Au cœur d’un feuilleton judiciaire et politique à rebondissement depuis le référendum du 1er octobre 2017 et ses conséquences violentes, l’indépendantiste catalan Carles Puigdemont a été arrêté le 23 septembre « à son arrivée en Sardaigne, où il se rendait en tant qu’eurodéputé », a indiqué son avocat. L’ancien président de la généralité de Catalogne accuse Madrid de procès politique et présente son exil comme une mise à l’épreuve de l’Etat de droit européen.
- Selon Agenda Publica, la décision des autorités italiennes de procéder à son arrestation est particulièrement surprenante compte tenu des deux dossiers judiciaires survenus au cours de cette année en relation avec la situation des politiciens catalans qui ont fui en 2017.
- Le premier dossier est la question préjudicielle formulée par le juge de la Cour suprême espagnole, Pablo Llarena, à la Cour de justice de l’Union européenne (CJUE).

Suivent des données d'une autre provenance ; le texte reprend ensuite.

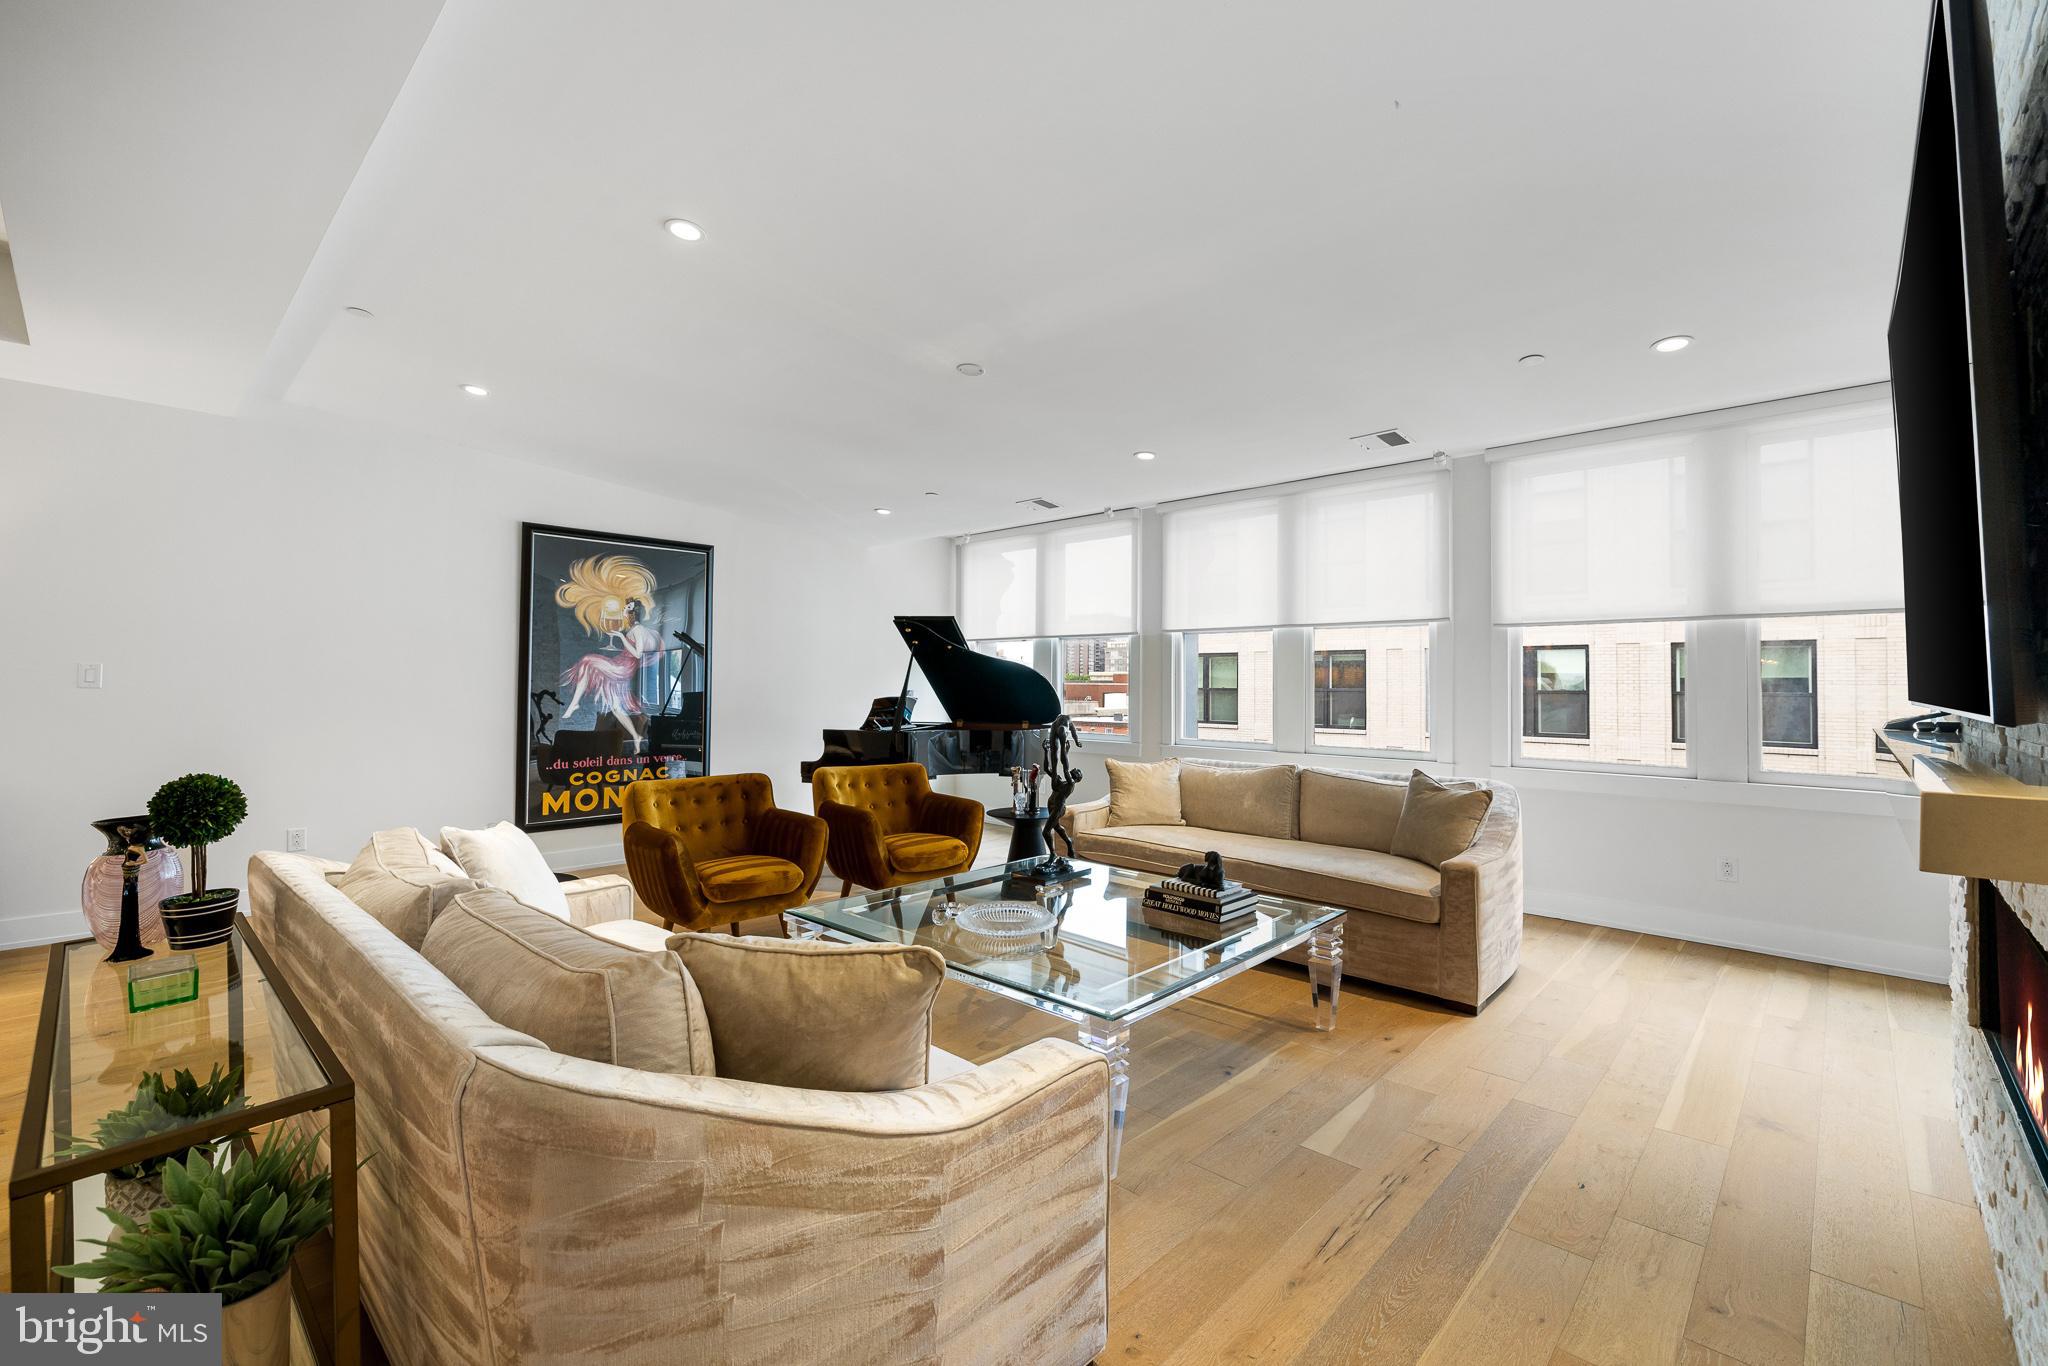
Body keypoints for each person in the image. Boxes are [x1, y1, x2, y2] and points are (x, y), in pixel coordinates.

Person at [554, 554, 662, 751]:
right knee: (616, 707)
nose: (624, 610)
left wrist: (620, 639)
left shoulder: (637, 630)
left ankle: (575, 704)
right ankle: (637, 737)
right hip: (621, 663)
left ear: (634, 612)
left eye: (627, 608)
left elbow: (637, 655)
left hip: (624, 666)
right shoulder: (631, 629)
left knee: (588, 660)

- Par le biais de cette question, le juge espagnol veut connaître les critères permis pour qu’un juge de droit commun puisse écarter la décision cadre du 13 juin 2002 relative au mandat d’arrêt européen et aux procédures de remise entre États membres.
- Le juge avait demandé qu’elle soit traitée par la procédure abrégée mais la CJUE a opté pour la procédure ordinaire (plus longue). L’ennui est qu’une nouvelle arrestation de Puigdemont a lieu alors que la CJUE ne s’est pas prononcée sur ces questions de fond.
- Le deuxième dossier est l’ordonnance du 30 juillet 2021 de la CJUE qui rejette la demande de mesures conservatoires contre la suspension de l’immunité parlementaire de trois eurodéputés de Junts per Catalunya dont l’un est Carles Puigdemont. La suspension de l’immunité parlementaire étant alors confirmée. Plusieurs paragraphes de cette ordonnance méritent notre attention
- §54 “les autorités espagnoles ont expressément […] déclaré qu’aucun tribunal de l’Union européenne ne pourrait exécuter les mandats d’arrêt européens contestés avant que la Cour de justice ne se prononce. » Les autorités espagnoles risquent donc la contradiction si elles demandent l’extradition de l’eurodéputé.
- §56 “tant que la Cour n’aura pas statué dans l’affaire Puig Gordi e.a., C-158/21, rien ne permet de considérer que les autorités judiciaires belges ou que les autorités d’un autre État membre pourraient exécuter les mandats d’arrêt européens délivrés à l’encontre des requérants et pourraient remettre ceux-ci aux autorités espagnoles.”
- Pourtant §60 “en cas d’arrestation des requérants par une autorité d’exécution d’un État membre ou de mise en œuvre d’une démarche visant leur remise aux autorités espagnoles, il leur serait loisible d’introduire une nouvelle demande de mesures provisoires.”
Dès lors, une chose semble claire : l’ancien président de la généralité de Catalogne demandera des mesures conservatoires qui lèvent, au moins temporairement, la suspension de son immunité parlementaire en tant que député européen.
- La CJUE devra répondre (probablement avec beaucoup plus d’urgence qu’elle ne l’avait prévu) à la question préjudicielle formulée par le juge Llarena.
- Cette impliquera la création (ou non) d’un espace pénal européen beaucoup plus harmonisé qu’il n’en existait jusqu’à présent.